First, as Rational Plan says, those streets of nineteenth-c terrace houses were put up by many different builders over long periods of years or decades -- every estate had multiple developers, and each developer subdivided and sublet to different builders. In many cases, the developer responsible for one stretch of terraces would put up only the facades and then unload the parcels one by one to be finished subsequently, often with completely different interiors between one dwelling and the next. Similar with Haussmann's Paris.

Second, the vogue for master planning in London was a historical blip that lasted during the fairly brief regency and reign of George IV. Regent Street and the terraces around Regent's Park were laid out during those years, as were the Ladbroke Estate in Kensington and Eaton Square in Belgravia. The housing market collapsed in the mid-1820s and nothing on that scale was ever replicated in the Victorian years. For the rest of London's history it was built piecemeal and in small parcels. Just as Christopher Wren's plans for a grand baroque replanning of the City of London after the Great Fire were rejected and the medieval streets and courts were left intact, attempts to plan London have almost always floundered.

Moreover, not even master-planned developments like the Ladbroke Estate were constructed uniformly as 'six-storey walls of apartments' (or six-storey rowhouses, rather). Instead, they were planned to include a mix of housing types and tenures -- the largest and grandest terraces fronting the garden squares, but also mews to house servants and streets of second- or third-rate dwellings for tradesmen and the petite bourgeoisie.

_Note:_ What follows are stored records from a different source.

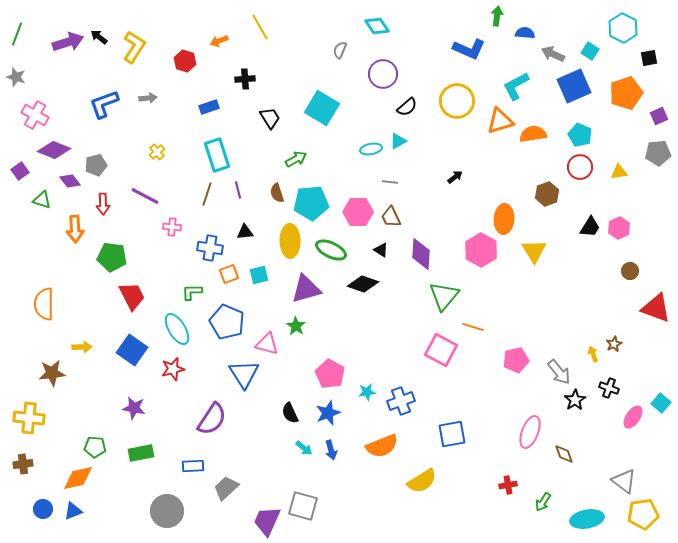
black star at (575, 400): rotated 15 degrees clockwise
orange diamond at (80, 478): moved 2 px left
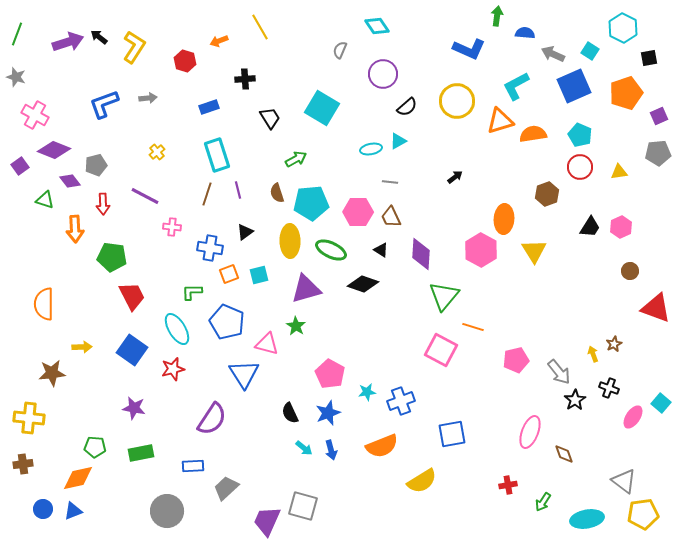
purple square at (20, 171): moved 5 px up
green triangle at (42, 200): moved 3 px right
pink hexagon at (619, 228): moved 2 px right, 1 px up
black triangle at (245, 232): rotated 30 degrees counterclockwise
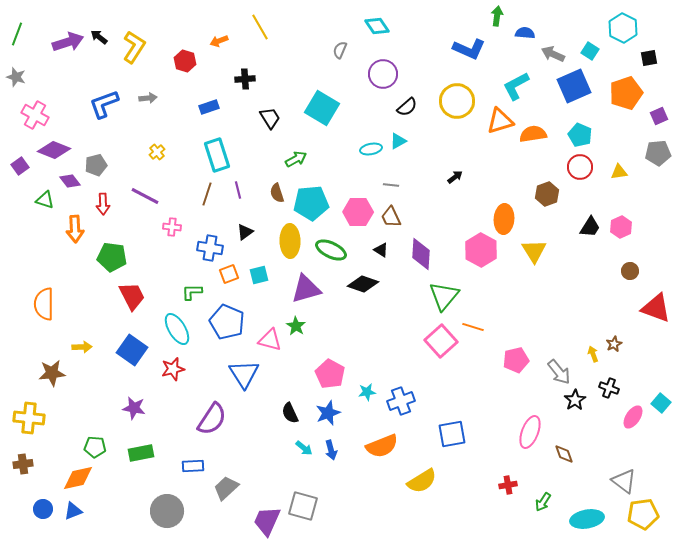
gray line at (390, 182): moved 1 px right, 3 px down
pink triangle at (267, 344): moved 3 px right, 4 px up
pink square at (441, 350): moved 9 px up; rotated 20 degrees clockwise
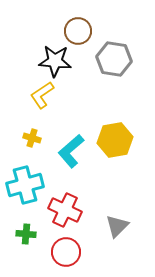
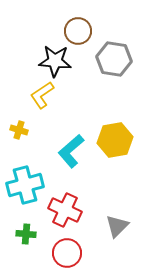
yellow cross: moved 13 px left, 8 px up
red circle: moved 1 px right, 1 px down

Finally, 10023, I more or less agree with you on bulldozing streets of insipid early twentieth-century semidetached houses. But your complaints about the postwar stuff are tangential to the discussion about density -- most of those estates are quite dense (in fact, the LCC put limits on their density to try to make them more humane, but those limits were often bypassed e.g. in the World's End Estate in Chelsea).

Your problem with the postwar housing seems to be mainly aesthetic. I don't entirely disagree, though much of it is also beautiful -- notably World's End, Golden Lane, the Barbican, Alexandra Road, Highgate New Town, and so on. Moreover, cities are historical and the postwar housing is far too deeply engrained in what London has been and is today (dense, ugly, juxtaposed, mismatched, multicultural) to simply wish it away, magically replacing the actual city with some sort of idealized, generic, faux-historical New Urbanist homogeneity. I think I understand your wish to replace the ugly but dense and egalitarian London rebuilt heroically from the rubble of the Blitz by generations of Labour councils... but it won't happen, and I'm glad of that.

Finally, that article somewhat deceptively classes London boroughs by density of housing units rather than density of people actually living in them. By the measure of ppl/km2, my borough (Islington) is significantly denser than K&C. And Islington is certainly not composed uniformly of garden squares and six-storey terraces!